=== Texte fourni ===
- - -

Enfin les revenus de la fiscalité indirecte (droits de douane, TVA sur importations, TVA sur la production locale, quelques autres taxes) vont aussi se contracter. Les importations de biens intermédiaires et de biens d’investissements, ou de biens de consommation industriels vont en effet baisser. Il est difficile toutefois de faire des hypothèses sur l’ampleur de la baisse. Ce qui semble se dessiner est que la baisse sera importante. Elle sera un peu freinée par la baisse du DA, dans la mesure où les droits de douane et la TVA sur les importations s’appliquent aux montants exprimés en dinars. Enfin la baisse de la TVA sur la production locale va aussi être freinée par une inflation qui pourrait être importante. La baisse du DA est un premier déterminant de l’inflation. Les modalités de financement du déficit budgétaires, et aussi du soutien aux entreprises (voir ci-dessous) vont créer aussi de fortes tensions inflationnistes.

- - -

(Éléments recensés dans un jeu de données)
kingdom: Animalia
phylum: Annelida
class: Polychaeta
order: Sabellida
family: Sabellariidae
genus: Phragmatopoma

- - -

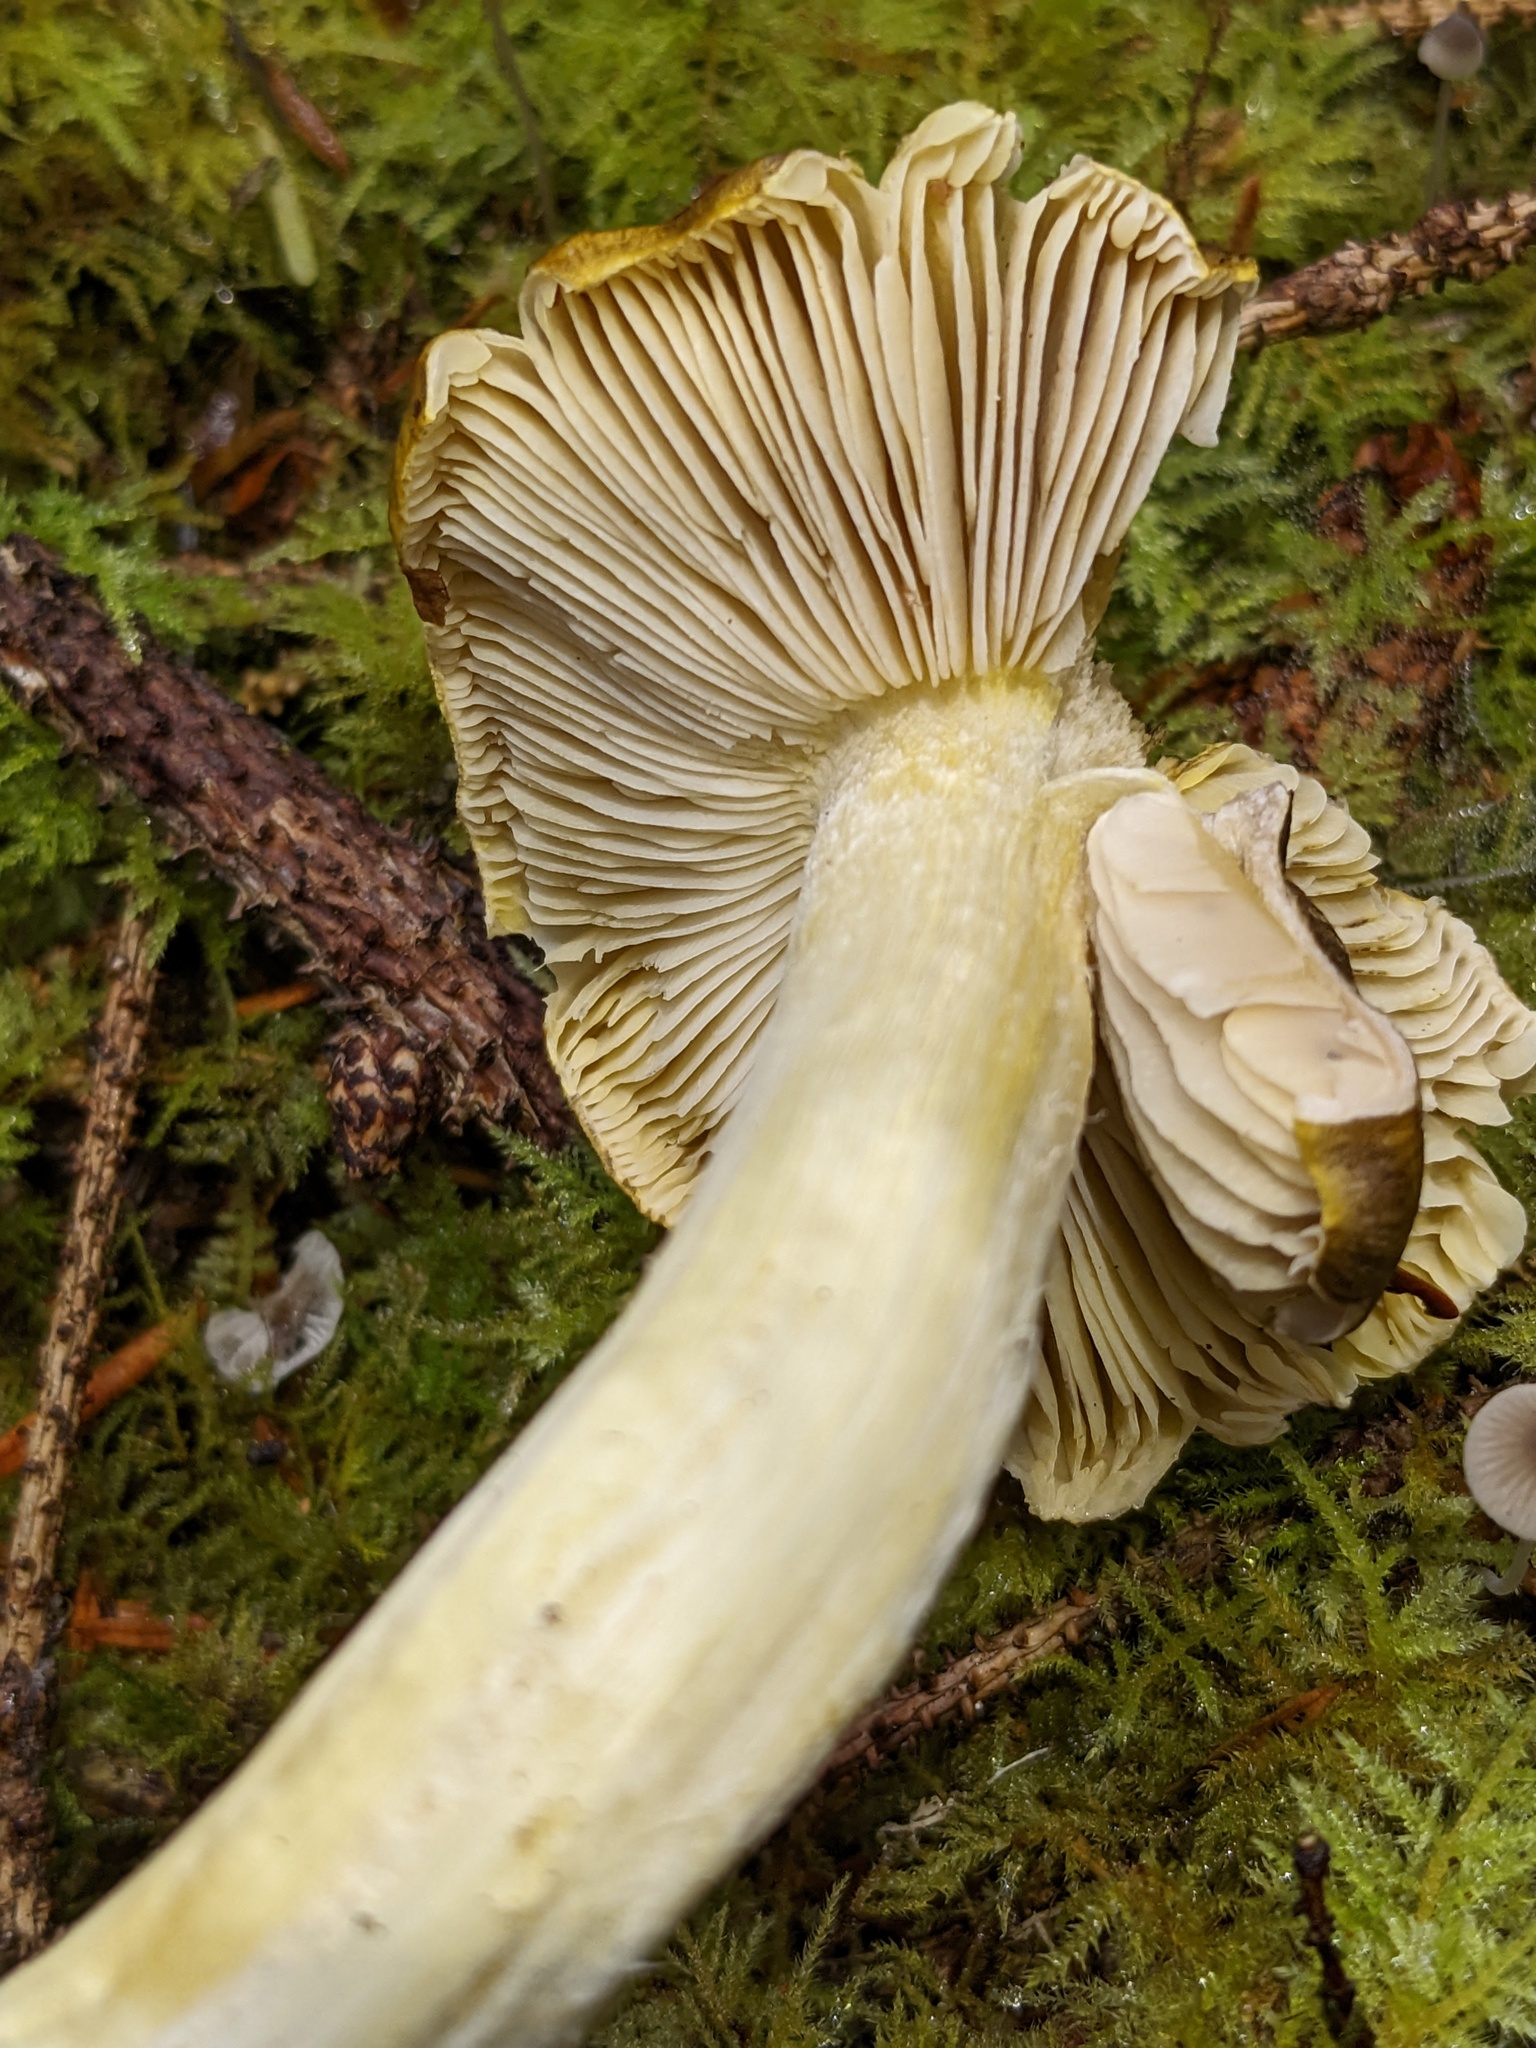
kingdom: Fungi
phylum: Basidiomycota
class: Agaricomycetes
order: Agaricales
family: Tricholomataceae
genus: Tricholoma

- - -

Poursuivez le texte fourni sur le recul des recettes fiscales indirectes et les tensions inflationnistes en reprenant juste après sa dernière phrase.

=== Production attendue ===
Au total sur les prévisions de recettes de la loi des finances de 2020, seuls les prélèvements prévus sur les bénéfices de la Banque d’Algérie ne vont pas être modifiés.
Par rapport à ces tendances, des recettes, les dépenses de fonctionnement sont peu flexibles et si les instructions du gouvernement sont de les faire baisser de 30% cela est impossible dans les faits. 10% pourraient être déjà un bon résultat pour commencer. Le budget d’équipement dégagerait plus de flexibilité, il faut bien voir toutefois, que composé en grande partie de BTPH, il obèrerait la reprise dans un secteur éprouvant déjà de grandes difficultés. Il y aurait donc lieu de sélectionner les projets ayant une forte valeur ajoutée interne et reporter les projets où le recours aux ressources locales est faible.
A cette situation difficile, s’ajoute la nécessité d’une intervention de l’Etat pour soutenir les ménages et les entreprises, et qui pourraient fortement solliciter les finances publiques. Plusieurs centaines de milliards de DA de décaissements sont à prévoir. Des garanties de prêts aux entreprises devraient aussi être données, même si cela ne va pas occasionner des décaissements au cours de 2020. Mais des pistes de financement existent[4]. Il est clair toutefois que l’administration des finances, la banque d’Algérie et les systèmes bancaires de manière générale seront mis à rude épreuve pour gérer une situation extrêmement difficile.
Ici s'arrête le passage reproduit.